ING heeft de Overeenkomst bij brief van 10 maart 2017 per direct opgezegd. Reden voor de opzegging was dat volgens berichtgeving in de media de saunaclub werd verdacht van witwaspraktijken en vrouwenhandel en dat er bij de inval drugs, wapens en cash geld in het pand was aangetroffen. Daarnaast had ING geconstateerd dat er derdenbeslag was gelegd op diverse door Yin Yang c.s. aangehouden bankrekeningen. Verder heeft ING tijdens het door haar uitgevoerde Customer Due Diligence onderzoek (hierna: CDD-onderzoek) geconstateerd dat er met grote regelmaat grote sommen contant geld werden gestort op de rekening van onder meer Stichting CS Bedrijven, zonder dat duidelijk is wat de herkomst is van deze gelden. Verder heeft ING meegedeeld dat contante stortingen door Stichting CS Bedrijven – dan wel door rechtstreeks aan haar gelieerde partijen – niet langer werden toegestaan. ING heeft nagegaan dat in het jaar van 14 februari 2016 tot 14 februari 2017 voor EUR 4.839.802,77 aan contante stortingen zijn gedaan en voor EUR 920.257,38 aan pinbetalingen.
2.8.
ING heeft bij brief van 14 april 2017 de bancaire relatie met Yin Yang c.s. per 14 juli 2017 opgezegd. In de brief is onder meer vermeld dat er een situatie is ontstaan waarbij ING geen vertrouwen meer heeft dat de bancaire relatie kan worden voortgezet en dat zij onvoldoende inhoud kan geven aan de in de Wet op het financieel toezicht (hierna: Wft) en de in de Wet ter voorkoming van witwassen en financieren van terrorisme (hierna: Wwft) opgedragen wettelijke taken. Vanwege de grote omvang van de cash stortingen, de grote hoeveelheden van briefjes van EUR 200,- en EUR 500,- (respectievelijk 650 en 1210), en de verontrustende berichten in de media kon ING, zo stelt zij, niet voldoende garanderen dat haar rekeningen niet werden gebruikt voor het witwassen van illegaal verkregen gelden. In de brief staat ook dat ING reputatie- en integriteitsrisico’s tracht te voorkomen.
2.9.
De voorzieningenrechter van deze rechtbank heeft bij vonnis van 24 mei 2017 (met zaaknummer KG ZA 17-453) de vordering van Yin Yang c.s. om, kort gezegd, ING te veroordelen de Overeenkomst met Stichting CS Bedrijven te continueren en de bankrelaties met Yin Yang c.s. ook na 14 juli 2017 te continueren, afgewezen. Yin Yang c.s. heeft hoger beroep ingesteld tegen dit vonnis.
2.10.
Het gerechtshof Amsterdam (hierna: het hof) heeft bij arrest van 13 juli 2017 in het door Yin Yang c.s. ingestelde hoger beroep (met zaaknummer 200.217.520/01 SKG) de door Yin Yang c.s. gevorderde voorlopige voorzieningen in die zin toegewezen dat ING de bankrelatie ter zake van de zakelijke rekening met Stichting CS Bedrijven moest voortzetten tot 1 januari 2018. Het hof heeft hiertoe overwogen dat Yin Yang c.s. de kans moest krijgen om, zo nodig onder (ingrijpende) aanpassing van haar bedrijfsvoering en in afwachting van de definitieve beslissing over – en uitkomst van – vervolging door het Openbaar Ministerie (hierna: het OM), haar onderneming voort te zetten en zo mogelijk een andere bank te zoeken.
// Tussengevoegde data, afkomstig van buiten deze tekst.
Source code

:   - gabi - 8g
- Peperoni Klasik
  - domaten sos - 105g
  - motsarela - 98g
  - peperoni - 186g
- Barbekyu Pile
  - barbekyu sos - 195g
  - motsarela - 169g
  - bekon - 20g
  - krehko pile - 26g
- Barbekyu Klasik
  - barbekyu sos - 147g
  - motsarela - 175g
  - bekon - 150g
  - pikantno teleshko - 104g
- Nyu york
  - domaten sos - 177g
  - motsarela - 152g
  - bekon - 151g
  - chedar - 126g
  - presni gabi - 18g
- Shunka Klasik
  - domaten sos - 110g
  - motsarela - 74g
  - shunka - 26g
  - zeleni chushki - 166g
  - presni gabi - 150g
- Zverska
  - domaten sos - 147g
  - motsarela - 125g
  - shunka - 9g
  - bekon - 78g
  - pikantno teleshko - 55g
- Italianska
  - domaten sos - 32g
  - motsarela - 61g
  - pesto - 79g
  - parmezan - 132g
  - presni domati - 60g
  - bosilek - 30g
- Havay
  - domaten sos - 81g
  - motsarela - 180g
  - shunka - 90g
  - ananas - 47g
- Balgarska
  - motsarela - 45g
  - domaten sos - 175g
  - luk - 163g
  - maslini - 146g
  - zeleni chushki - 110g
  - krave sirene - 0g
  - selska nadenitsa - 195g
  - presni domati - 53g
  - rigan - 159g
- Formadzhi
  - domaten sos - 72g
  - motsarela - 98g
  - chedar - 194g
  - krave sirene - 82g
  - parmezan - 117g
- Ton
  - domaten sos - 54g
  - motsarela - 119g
Het daarmee gepaard gaande reputatie- en integriteitsrisico voor ING diende echter tot het minimum te worden beperkt. Het hof heeft hieromtrent overwogen, voor zover hier van belang:
“Yin Yang c.s. hebben uiteindelijk als gegeven te accepteren dat de aard van hun onderneming en de wijze waarop die is ingericht een verhoogd risico met zich brengen dat daarin gebruik wordt gemaakt van uit misdrijf afkomstige gelden en dat dit voor een bank een belemmering kan vormen om met hen te contracteren. Onder die omstandigheden mag van Yin Yang c.s. worden verwacht dat zij, mede naar aanleiding van de door ING aangevoerde gronden voor de opzegging, aan de banken met wie zij een nieuwe bankrelatie willen aangaan vergaande openheid van zaken over hun bedrijfsvoering geven en laten zien dat en hoe zij concrete en doeltreffende maatregelen hebben getroffen om het risico van betrokkenheid bij witwassen te verminderen, ook indien dit een min of meer ingrijpende wijziging meebrengt van de wijze waarop zij hun onderneming tot nog toe hebben gedreven. Daarbij valt te denken aan het actief terugdringen van de omvang van de contante betalingen in de onderneming en het niet langer accepteren van grote coupures van € 200 en € 500. Verder is te denken aan het ontwikkelen en implementeren van een specifiek en effectief toelatingsbeleid dat Yin Yang c.s. in staat stelt zo nodig de herkomst van de aangeboden contante betalingen te verifiëren en/of, bij gebreke daarvan, de desbetreffende klanten te weigeren, alsmede het implementeren van een administratief systeem dat Yin Yang c.s. zelf en zo nodig ook haar bank – ter uitvoering van de op die bank op grond van artikel 3 lid 2 Wwft rustende verplichtingen – in staat stelt onderzoek te doen naar de bron van de contante geldstromen binnen de onderneming.”
2.11.
Na het arrest van het hof hebben ING en Yin Yang c.s. de mogelijkheid onderzocht om via een door Yin Yang c.s. gecontracteerd waardetransportbedrijf tot 1 januari 2018 geld te laten storten ten gunste van de bankrekening die overeenkomstig het arrest in stand werd gehouden.
2.12.
Yin Yang c.s. heeft op 26 juli 2017 een overeenkomst “CashCollect Basic” gesloten met het waardetransportbedrijf SecurCash Nederland B.V. (hierna: SecurCash).
2.13.
SecurCash heeft [naam 1] bij e-mail van 1 september 2017 geïnformeerd over de uitkomst van een door haar bank, Rabobank, uitgevoerd CDD-onderzoek naar Yin Yang c.s. Rabobank wilde Yin Yang c.s. niet als klant accepteren. De overeenkomst tussen Yin Yang c.s. en SecurCash is vervolgens op grond van de door SecurCash gehanteerde algemene voorwaarden ontbonden.
2.14.
Bij e-mailbericht van 1 november 2017 heeft de officier van justitie K.W. van Damme van het Landelijk Parket Rotterdam (hierna: de officier van justitie) mr. Berndsen het volgende geschreven:
“Uw clienten [naam 1 en naam 2] zullen verder worden vervolgd voor witwassen van 140.000,- en het zonder vergunning uitvoeren van wisseltransacties in hun bedrijf YinYang.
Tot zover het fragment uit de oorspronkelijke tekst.